_Raw data_
★ ★ ★ ★ ★ ★ ★

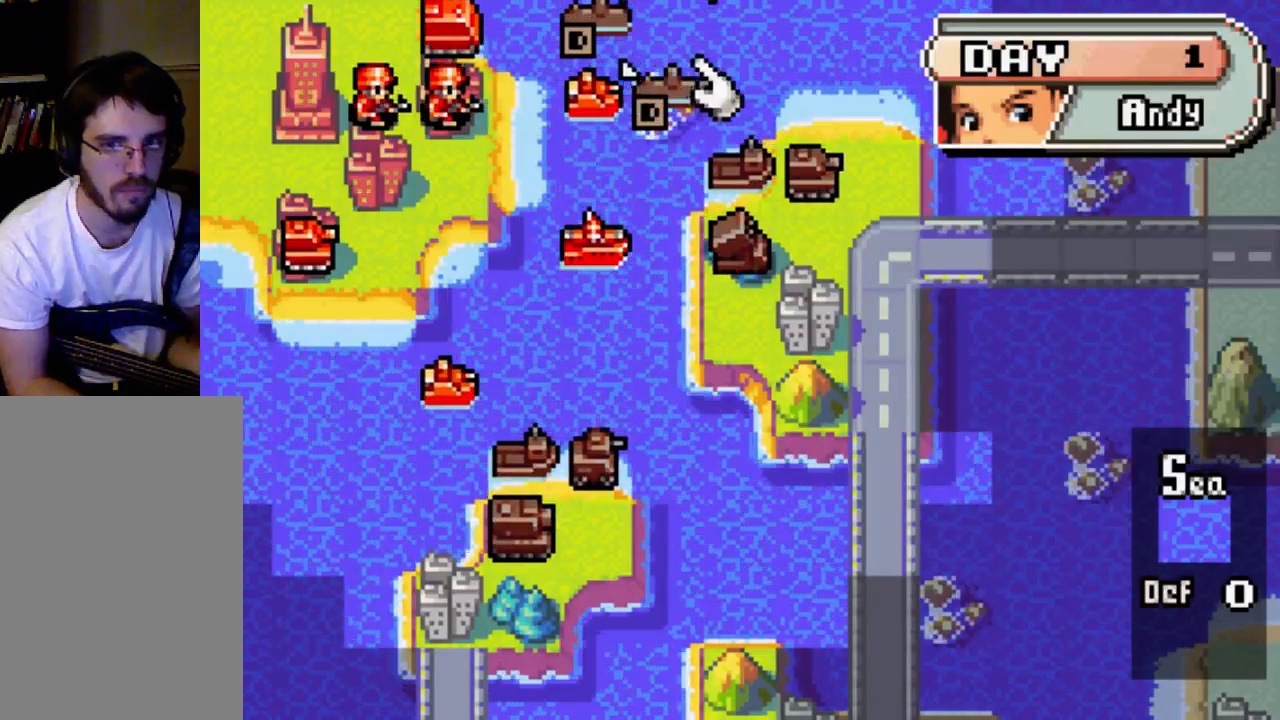
{"buttons": ["DPAD_LEFT"], "left_stick": "center", "right_stick": "center", "events": [[400, "DPAD_LEFT", "down"]]}
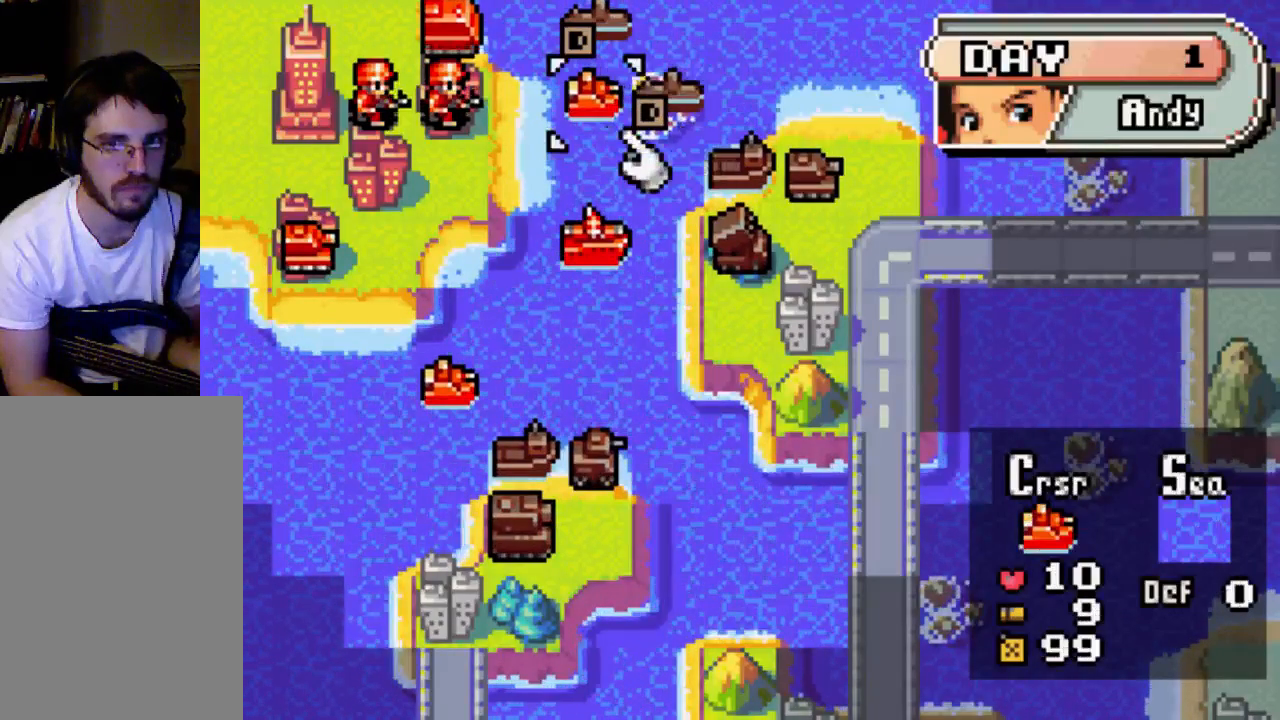
{"buttons": [], "left_stick": "center", "right_stick": "center", "events": [[33, "DPAD_LEFT", "up"]]}
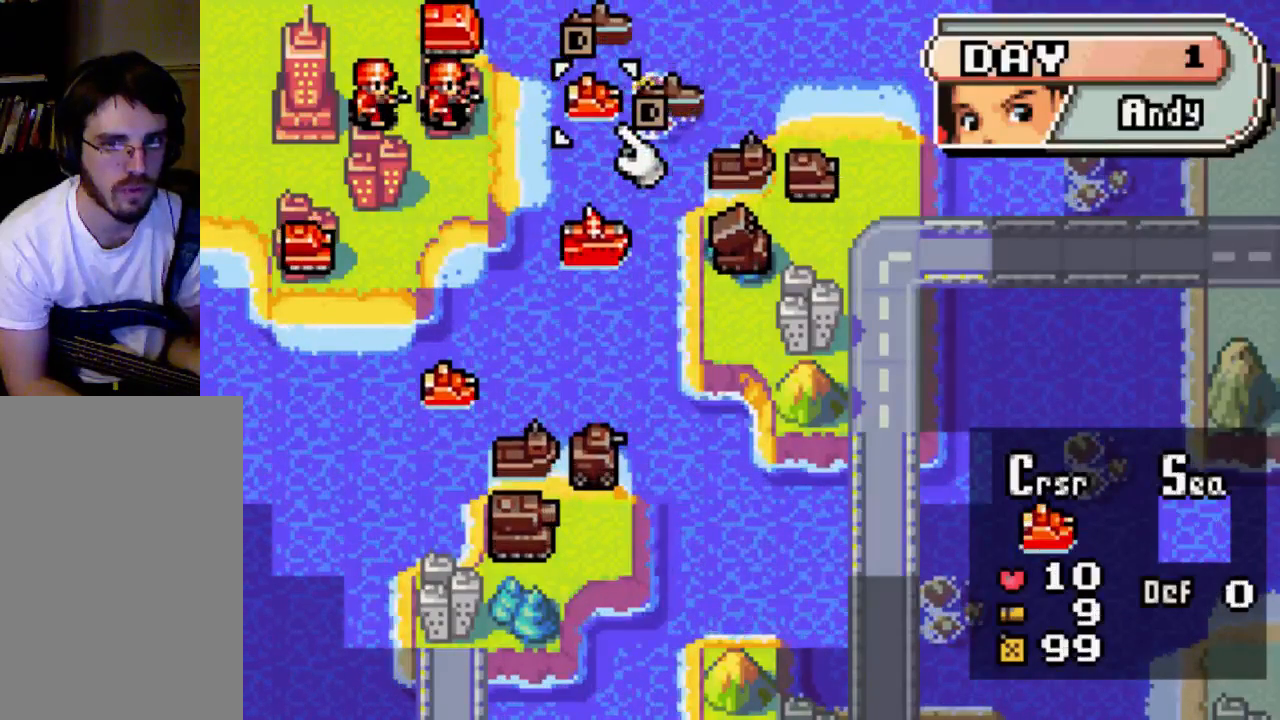
{"buttons": [], "left_stick": "center", "right_stick": "center", "events": []}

★ ★ ★ ★ ★ ★ ★

_Task requirements_
Please output each line above exactly and omit all images.

_Written reply_
{"buttons": ["DPAD_LEFT"], "left_stick": "center", "right_stick": "center", "events": [[400, "DPAD_LEFT", "down"]]}
{"buttons": [], "left_stick": "center", "right_stick": "center", "events": [[33, "DPAD_LEFT", "up"]]}
{"buttons": [], "left_stick": "center", "right_stick": "center", "events": []}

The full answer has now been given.